**WRITTEN TASK A:**
Reproduce all of the chart records below word for word, omitting the picture lines.

[Users] Opinions needed: 3 node gluster replica 3 | NFS async | snapshots for consistency

Mon Feb 24 08:20:54 UTC 2014

----- Original Message -----
> On Sun, Feb 23, 2014 at 3:20 PM, Ayal Baron <abaron at redhat.com> wrote:
> 
> >
> >
> > ----- Original Message -----
> > > On Sun, Feb 23, 2014 at 4:27 AM, Ayal Baron <abaron at redhat.com> wrote:
> > >
> > > >
> > > >
> > > > ----- Original Message -----
> > > > > I'm looking for some opinions on this configuration in an effort to
> > > > increase
> > > > > write performance:
> > > > >
> > > > > 3 storage nodes using glusterfs in replica 3, quorum.
> > > >
> > > > gluster doesn't support replica 3 yet, so I'm not sure how heavily I'd
> > > > rely on this.
> > > >
> > >
> > > Glusterfs or RHSS doesn't support rep 3? How could I create a quorum
> > > without 3+ hosts?
> >
> > glusterfs has the capability but it hasn't been widely tested with oVirt
> > yet and we've already found a couple of issues there.
> > afaiu gluster has the ability to define a tie breaker (a third node which
> > is part of the quorum but does not provide a third replica of the data).

**WRITTEN TASK B:**
List every date and time that appears in the gluster thread.

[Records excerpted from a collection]
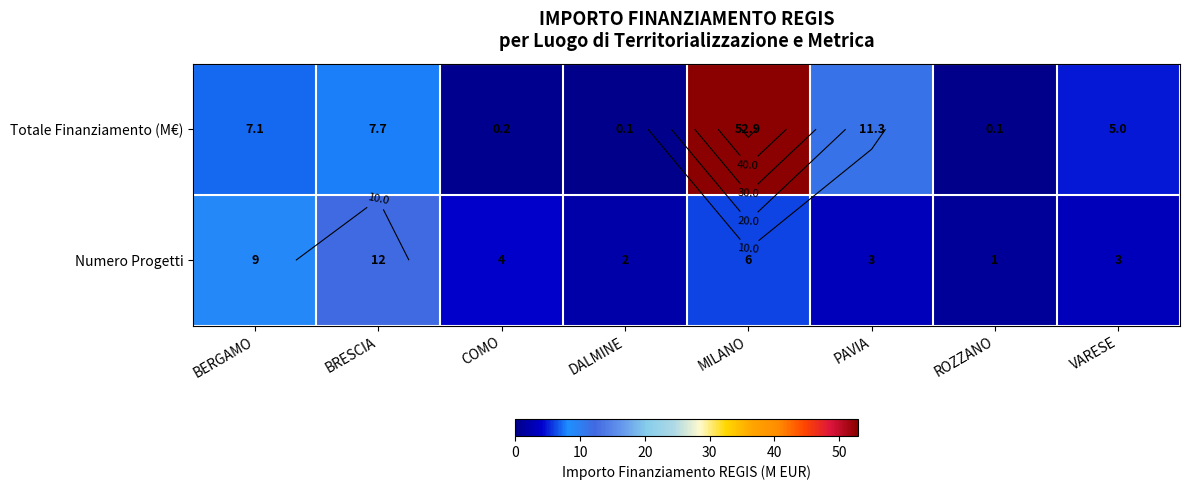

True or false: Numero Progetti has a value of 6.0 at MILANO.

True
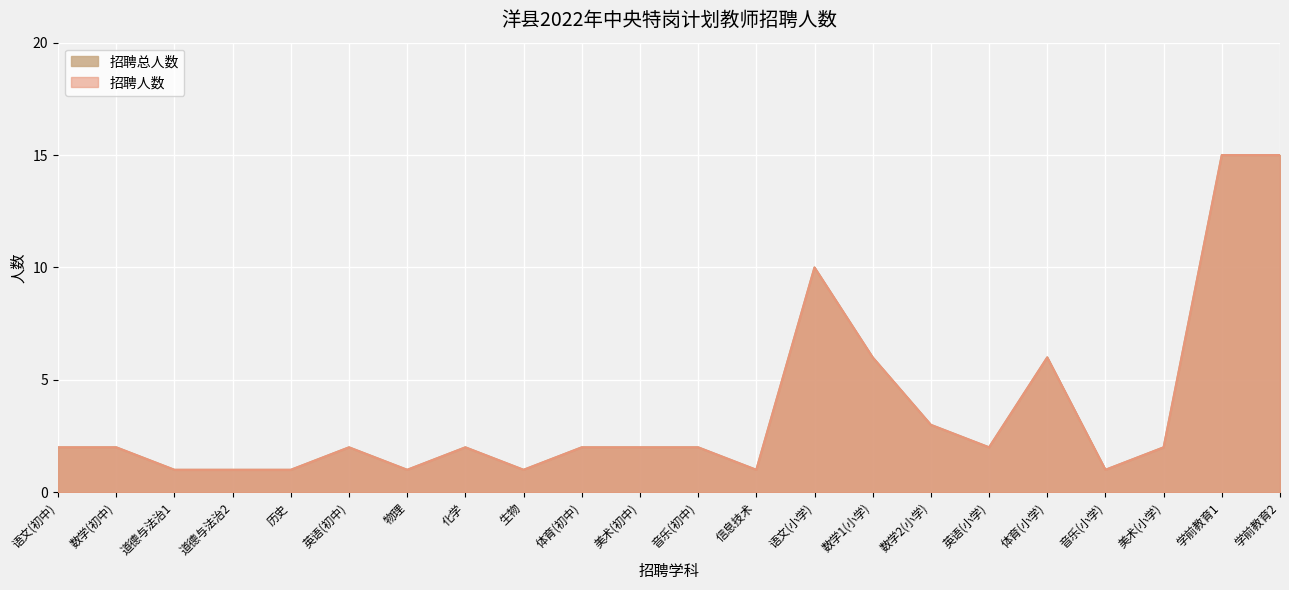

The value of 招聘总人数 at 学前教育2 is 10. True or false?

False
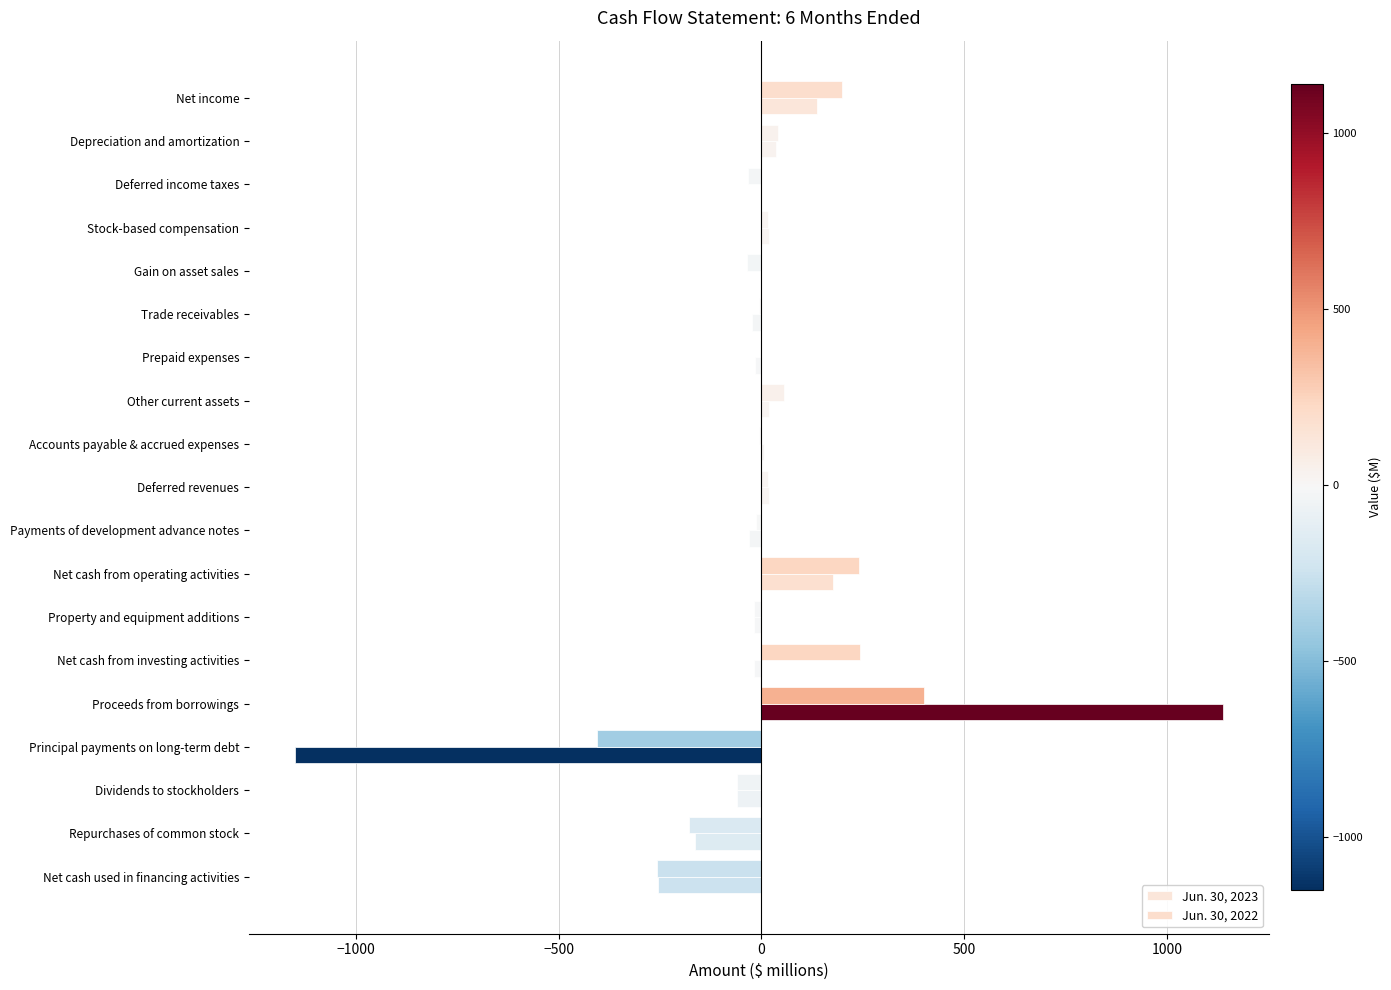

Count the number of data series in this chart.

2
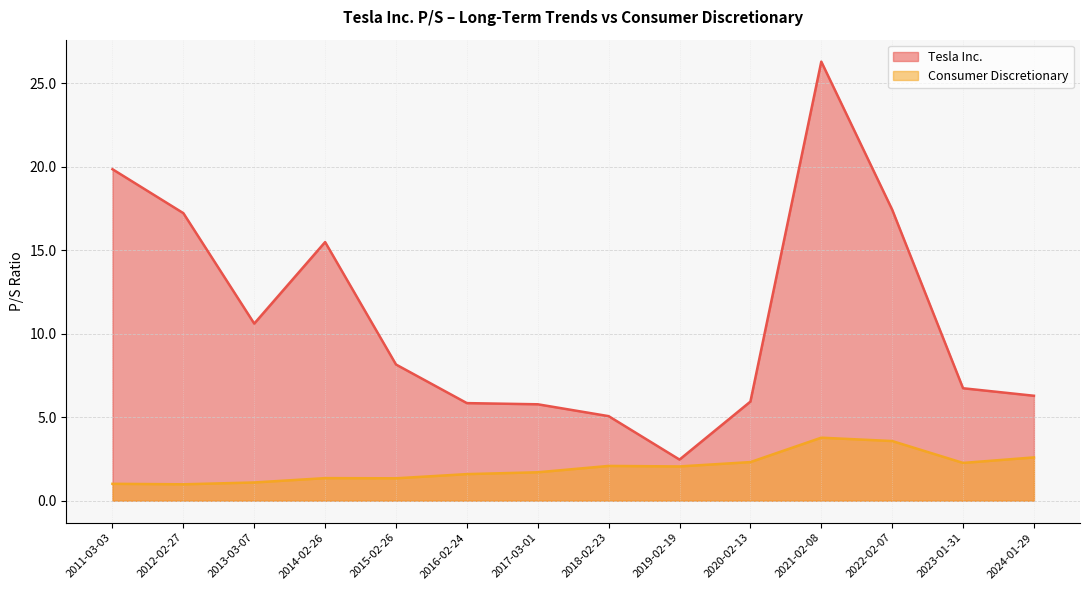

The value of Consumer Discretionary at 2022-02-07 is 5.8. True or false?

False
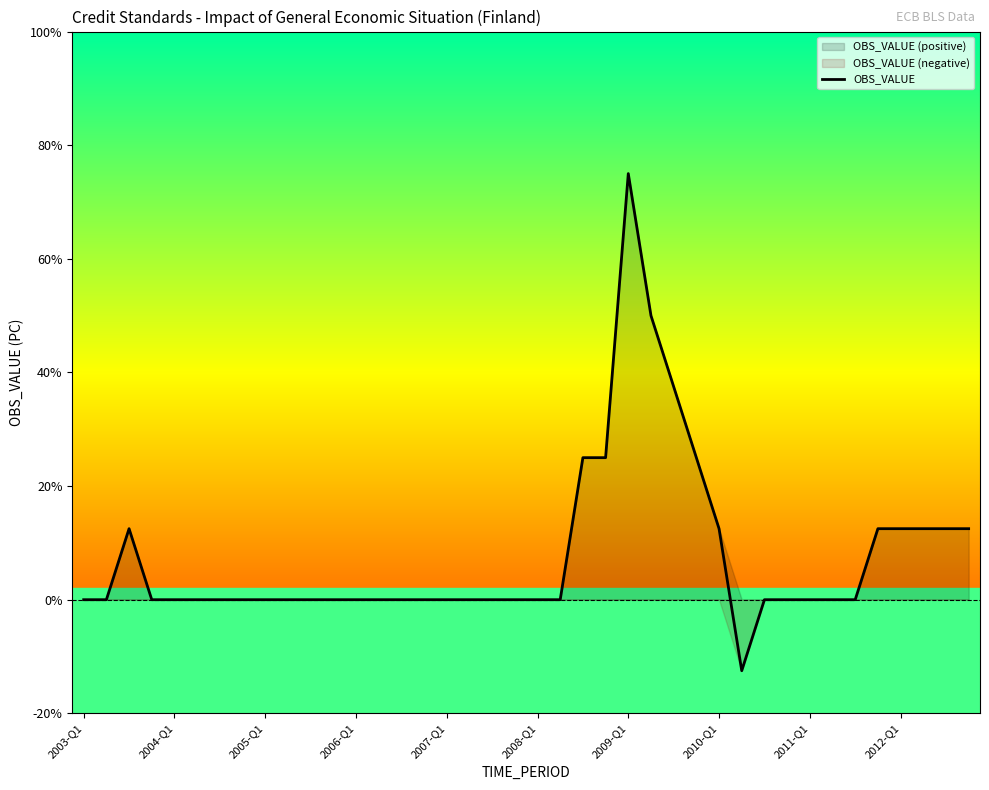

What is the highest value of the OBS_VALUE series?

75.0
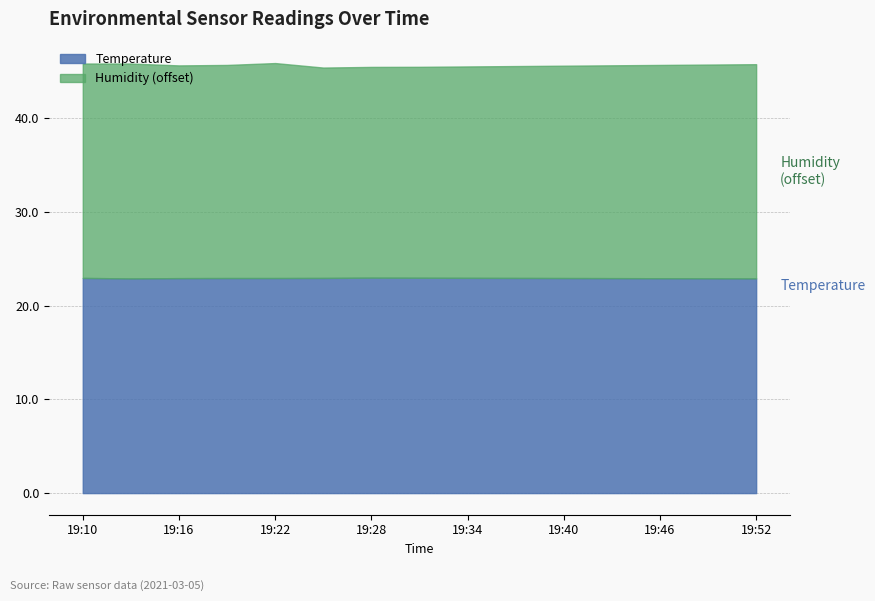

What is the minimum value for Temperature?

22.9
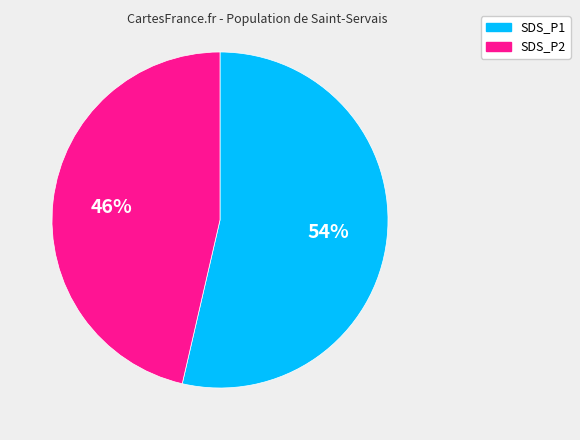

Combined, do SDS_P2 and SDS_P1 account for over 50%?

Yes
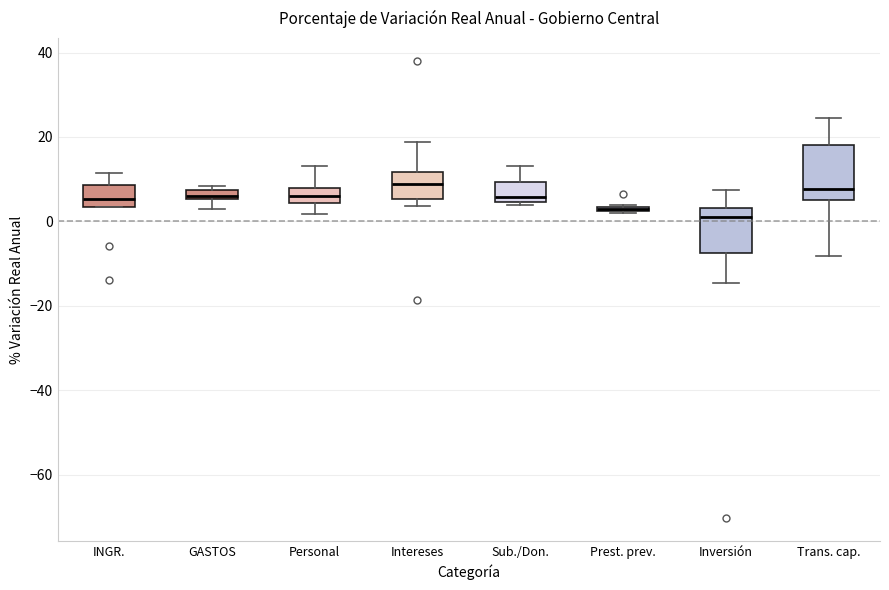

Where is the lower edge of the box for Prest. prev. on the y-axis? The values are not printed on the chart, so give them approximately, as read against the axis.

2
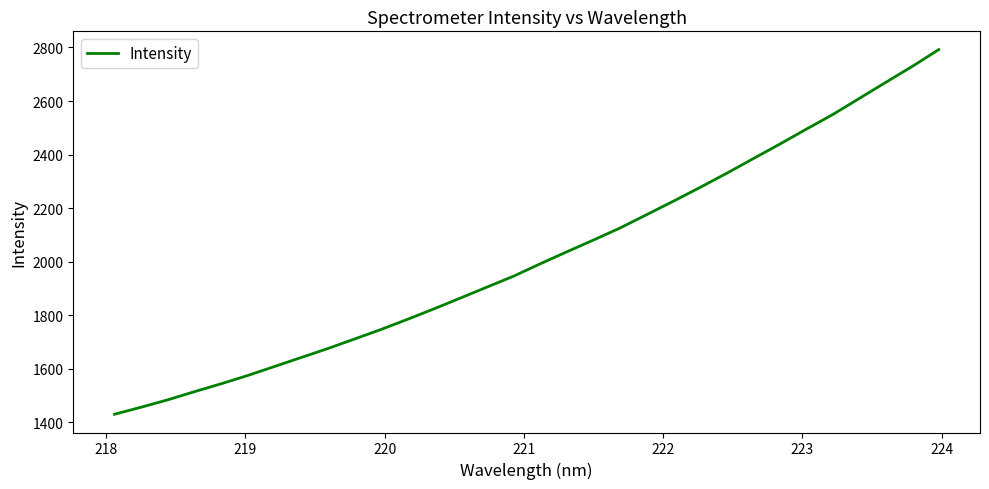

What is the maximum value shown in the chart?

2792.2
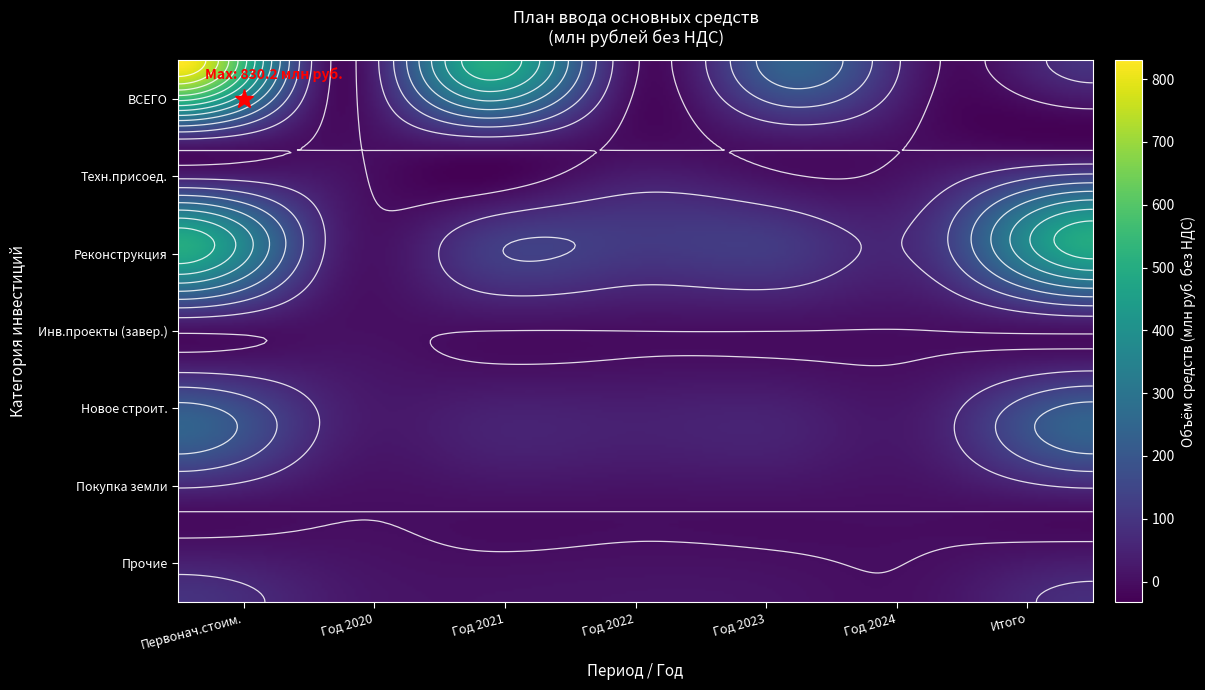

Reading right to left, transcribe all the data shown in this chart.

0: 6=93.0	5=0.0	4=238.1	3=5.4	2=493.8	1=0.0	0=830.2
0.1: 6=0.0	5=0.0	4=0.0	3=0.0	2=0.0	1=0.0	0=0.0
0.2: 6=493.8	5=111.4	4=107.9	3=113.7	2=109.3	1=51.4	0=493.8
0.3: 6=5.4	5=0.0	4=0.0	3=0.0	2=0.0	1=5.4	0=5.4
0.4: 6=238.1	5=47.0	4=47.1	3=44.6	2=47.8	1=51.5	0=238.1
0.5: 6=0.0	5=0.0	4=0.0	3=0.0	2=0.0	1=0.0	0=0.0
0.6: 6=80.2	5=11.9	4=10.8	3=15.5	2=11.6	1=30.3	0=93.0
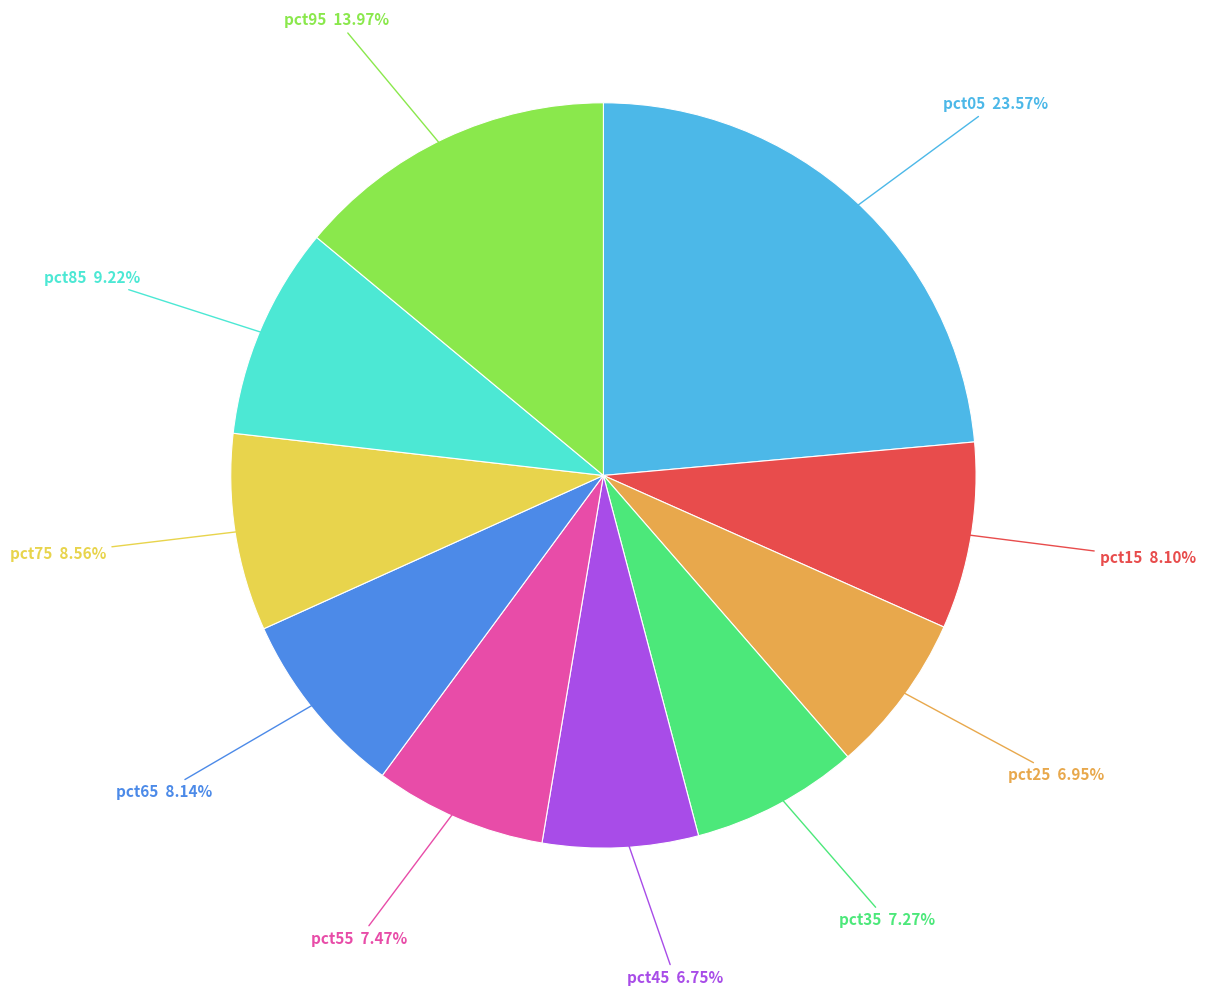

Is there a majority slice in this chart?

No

**TASK RESPONSE A:**
True or false: Numero Progetti has a value of 6.0 at MILANO.

True

The value of 招聘总人数 at 学前教育2 is 10. True or false?

False

Count the number of data series in this chart.

2

The value of Consumer Discretionary at 2022-02-07 is 5.8. True or false?

False

What is the highest value of the OBS_VALUE series?

75.0

What is the minimum value for Temperature?

22.9

Combined, do SDS_P2 and SDS_P1 account for over 50%?

Yes

Where is the lower edge of the box for Prest. prev. on the y-axis? The values are not printed on the chart, so give them approximately, as read against the axis.

2

What is the maximum value shown in the chart?

2792.2

Reading right to left, transcribe all the data shown in this chart.

0: 6=93.0	5=0.0	4=238.1	3=5.4	2=493.8	1=0.0	0=830.2
0.1: 6=0.0	5=0.0	4=0.0	3=0.0	2=0.0	1=0.0	0=0.0
0.2: 6=493.8	5=111.4	4=107.9	3=113.7	2=109.3	1=51.4	0=493.8
0.3: 6=5.4	5=0.0	4=0.0	3=0.0	2=0.0	1=5.4	0=5.4
0.4: 6=238.1	5=47.0	4=47.1	3=44.6	2=47.8	1=51.5	0=238.1
0.5: 6=0.0	5=0.0	4=0.0	3=0.0	2=0.0	1=0.0	0=0.0
0.6: 6=80.2	5=11.9	4=10.8	3=15.5	2=11.6	1=30.3	0=93.0

Is there a majority slice in this chart?

No

**TASK RESPONSE B:**
Mon Feb 24 08:20:54 UTC 2014
Sun, Feb 23, 2014 at 3:20 PM
Sun, Feb 23, 2014 at 4:27 AM